Les sentiments sont essentiels. Pour Lily, c’est terrible, car elle n’a pas choisi sa vie. Elle a renoncé à celui qu’elle aimait parce que ses parents s’opposaient à son choix. Parce qu’il s’est montré correct, elle a épousé un homme dont elle n’a jamais été amoureuse. Avec lui, elle a eu un enfant, Bing-Bing qu’elle aime mais qui est plus proche de son père que de sa mère. De quoi profite-t-elle ? Probablement par manque de moyens (les salaires sont ridiculement faibles), la seule vraie distraction semble être la musique, avec les leçons de piano suivies par Bing-Bing, l’accordéon joué par un ouvrier à la pause et la danse au Phénix (le dancing du coin, au nom révélateur et seul endroit aux apparences modernes, avec ses projecteurs multicolores). Là, Lily pourrait trouver un amant et vivre sur un autre train en acceptant des invitations à danser. Comme si cela pouvait suffire à une jeune femme n’ayant plus que des perspectives à moyen terme !

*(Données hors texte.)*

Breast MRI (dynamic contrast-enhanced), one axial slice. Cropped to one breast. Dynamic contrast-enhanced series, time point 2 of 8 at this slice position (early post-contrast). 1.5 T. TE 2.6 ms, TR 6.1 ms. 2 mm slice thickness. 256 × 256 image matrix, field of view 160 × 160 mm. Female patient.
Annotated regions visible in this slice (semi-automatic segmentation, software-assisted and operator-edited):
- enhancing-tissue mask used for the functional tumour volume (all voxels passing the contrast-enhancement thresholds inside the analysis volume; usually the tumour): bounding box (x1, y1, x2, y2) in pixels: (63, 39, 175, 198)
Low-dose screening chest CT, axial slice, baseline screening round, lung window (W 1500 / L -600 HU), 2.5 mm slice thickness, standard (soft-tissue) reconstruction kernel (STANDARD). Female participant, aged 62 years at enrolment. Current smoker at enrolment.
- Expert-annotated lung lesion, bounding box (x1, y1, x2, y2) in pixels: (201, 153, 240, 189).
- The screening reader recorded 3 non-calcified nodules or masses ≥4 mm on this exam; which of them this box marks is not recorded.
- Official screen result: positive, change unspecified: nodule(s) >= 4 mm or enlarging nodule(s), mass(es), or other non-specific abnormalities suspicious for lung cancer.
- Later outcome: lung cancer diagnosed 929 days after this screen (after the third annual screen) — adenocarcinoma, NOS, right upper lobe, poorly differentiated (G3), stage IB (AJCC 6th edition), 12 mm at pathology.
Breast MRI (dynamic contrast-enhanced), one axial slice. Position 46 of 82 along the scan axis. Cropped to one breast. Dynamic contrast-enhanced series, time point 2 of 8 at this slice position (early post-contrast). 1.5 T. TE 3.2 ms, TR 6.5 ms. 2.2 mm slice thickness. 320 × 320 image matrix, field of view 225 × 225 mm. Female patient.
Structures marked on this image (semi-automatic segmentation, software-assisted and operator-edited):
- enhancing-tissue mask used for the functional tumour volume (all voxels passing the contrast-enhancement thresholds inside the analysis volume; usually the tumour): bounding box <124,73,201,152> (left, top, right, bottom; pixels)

Dans ce film, le réalisateur dresse discrètement un portrait de la Chine, puissance industrielle émergente. On y voit notamment l’usine où travaille Lily (proche d’une centrale électrique, avec ses énormes tours de refroidissement), mais également une usine d’impression sur tissus où travaille celui qu’elle voulait épouser dix ans plus tôt (et un aperçu de Pékin, ville moderne en construction). Autrement dit, les éléments qui permettent l’importation de tous ces vêtement étiquetés « Made in China » à petits prix dans nos supermarchés.
Le film ne porte pas de jugement. Il montre des individus qui font ce qu’ils peuvent pour s’épanouir dans un système prévu pour une masse. Les personnalités et aspirations individuelles sont étouffées. Comme par hasard, Lily et son amoureux d’alors se sont mariés à la même époque et ont chacun un enfant. Ils travaillent sans vraie perspective d’avenir. Le film montre que, envisager de visiter un site touristique (une plage) s’envisage naturellement au sein d’un groupe. Un groupe qui écoute sagement les indications d’une animatrice dans le bus et qui attend son autorisation pour se promener une petite demi-heure. Occasion pour quelques photos souvenirs, montrant que la poste ne fonctionne pas si mal que cela, contrairement à ce qu’on avait pu croire (Lily a envoyé une bonne centaine de lettres à son amoureux parti vers Pékin, lettres qu’il n’a jamais reçues, situation très rohmérienne).
La fin est toute en délicatesse. Avec beaucoup de pudeur, le réalisateur fait sentir que les choix qu’on fait dans une vie sont déterminants. Fonder une famille n’est pas quelque chose qu’on efface sous le coup des regrets. La vie au jour le jour établit un lien, même si on a pu souhaiter autre chose. Outre les sentiments, le réalisateur fait sentir qu’il ne faut jamais renoncer, parce que malgré ses difficultés, la vie reste miraculeuse. Le film ne verse pas dans le misérabilisme et il fait l’éloge de la beauté, le symbole en étant Yu Nan autour de qui la caméra tourne, sans ostentation. On notera qu’on est dans un film chinois (BO réduite au maximum) et non dans un film américain où l’aspect physique de la maladie serait déterminant : plutôt que marquée, Lily apparaît fatiguée et déprimée.